By Nadia Saleem

DP World, one of the world's largest port operators, has agreed to buy Dubai industrial and logistics infrastructure firm Economic Zones World (EZW) for $2.6 billion, in the latest shuffle of assets among the emirate's state-linked companies.

Both firms are majority owned by Dubai World, the state-owned conglomerate which agreed to a $25 billion debt restructuring in 2011 after it was hit by the global financial crisis.

Dubai's government and state-linked firms face some $85 billion of debt maturing in 2015-2019; Dubai World itself has a $4.4 billion loan maturing in May 2015. To help cope with the debt, companies have been moving assets and funds raised across the network.
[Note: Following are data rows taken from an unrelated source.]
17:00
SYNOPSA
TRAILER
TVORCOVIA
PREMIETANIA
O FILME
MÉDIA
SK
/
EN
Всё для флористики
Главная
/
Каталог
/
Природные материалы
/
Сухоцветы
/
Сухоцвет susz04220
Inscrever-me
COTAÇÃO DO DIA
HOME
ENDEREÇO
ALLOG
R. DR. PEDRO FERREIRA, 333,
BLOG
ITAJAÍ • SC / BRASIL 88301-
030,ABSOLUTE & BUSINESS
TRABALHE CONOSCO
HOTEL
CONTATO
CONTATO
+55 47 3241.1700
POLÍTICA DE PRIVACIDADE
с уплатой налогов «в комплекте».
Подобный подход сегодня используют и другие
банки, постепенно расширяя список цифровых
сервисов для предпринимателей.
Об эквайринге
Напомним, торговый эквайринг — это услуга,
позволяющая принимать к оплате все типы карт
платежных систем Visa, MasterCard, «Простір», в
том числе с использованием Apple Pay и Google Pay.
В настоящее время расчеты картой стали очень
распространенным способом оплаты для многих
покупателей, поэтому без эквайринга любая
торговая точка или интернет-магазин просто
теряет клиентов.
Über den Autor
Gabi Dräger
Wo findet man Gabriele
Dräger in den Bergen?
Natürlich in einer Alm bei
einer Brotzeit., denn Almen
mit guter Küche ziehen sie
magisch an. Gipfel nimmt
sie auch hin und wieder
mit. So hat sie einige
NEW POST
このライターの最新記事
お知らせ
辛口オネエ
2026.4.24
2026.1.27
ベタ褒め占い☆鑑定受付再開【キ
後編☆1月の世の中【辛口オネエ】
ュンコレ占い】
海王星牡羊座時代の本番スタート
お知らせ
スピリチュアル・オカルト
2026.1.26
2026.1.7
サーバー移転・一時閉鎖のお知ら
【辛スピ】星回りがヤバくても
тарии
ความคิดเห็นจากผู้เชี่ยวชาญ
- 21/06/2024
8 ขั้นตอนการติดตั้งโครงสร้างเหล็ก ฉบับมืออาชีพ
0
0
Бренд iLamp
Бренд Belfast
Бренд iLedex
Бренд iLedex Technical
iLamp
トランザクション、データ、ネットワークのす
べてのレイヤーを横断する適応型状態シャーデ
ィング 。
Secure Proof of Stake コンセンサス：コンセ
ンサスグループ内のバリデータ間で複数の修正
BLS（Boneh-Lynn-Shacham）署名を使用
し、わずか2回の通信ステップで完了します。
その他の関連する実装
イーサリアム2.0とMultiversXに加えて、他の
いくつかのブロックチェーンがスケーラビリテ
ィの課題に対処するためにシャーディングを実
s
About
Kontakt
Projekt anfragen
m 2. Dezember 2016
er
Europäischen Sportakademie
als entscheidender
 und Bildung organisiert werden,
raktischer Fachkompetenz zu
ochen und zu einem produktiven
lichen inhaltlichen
DP World's purchase of EZW includes the assumption of net debt of $859 million, the port operator said on Thursday. EZW has five business units including Jebel Ali Free Zone and JAFZA Enterprises.

A statement from DP World said the acquisition, which needs shareholder approval, would increase its earnings by 15 percent and generate a return of more than 7 percent on capital employed in its first full financial year.

The purchase will be funded from existing cash and existing conventional and murabaha term loan and revolving facilities. An existing $650 million bond issued by Jebel Ali Free Zone and due in 2019, and an Islamic loan which it has taken out, will remain outstanding although DP World may explore financing options.

Separately, DP World said it was seeking shareholder approval to delist its shares from the London Stock Exchange, while it would maintain its NASDAQ Dubai listing.

The London listing is thinly traded, partly because of its small free float, while liquidity in Dubai markets has been increasing in the past two years. Delisting is expected to take effect on or about Jan. 21, the port operator said.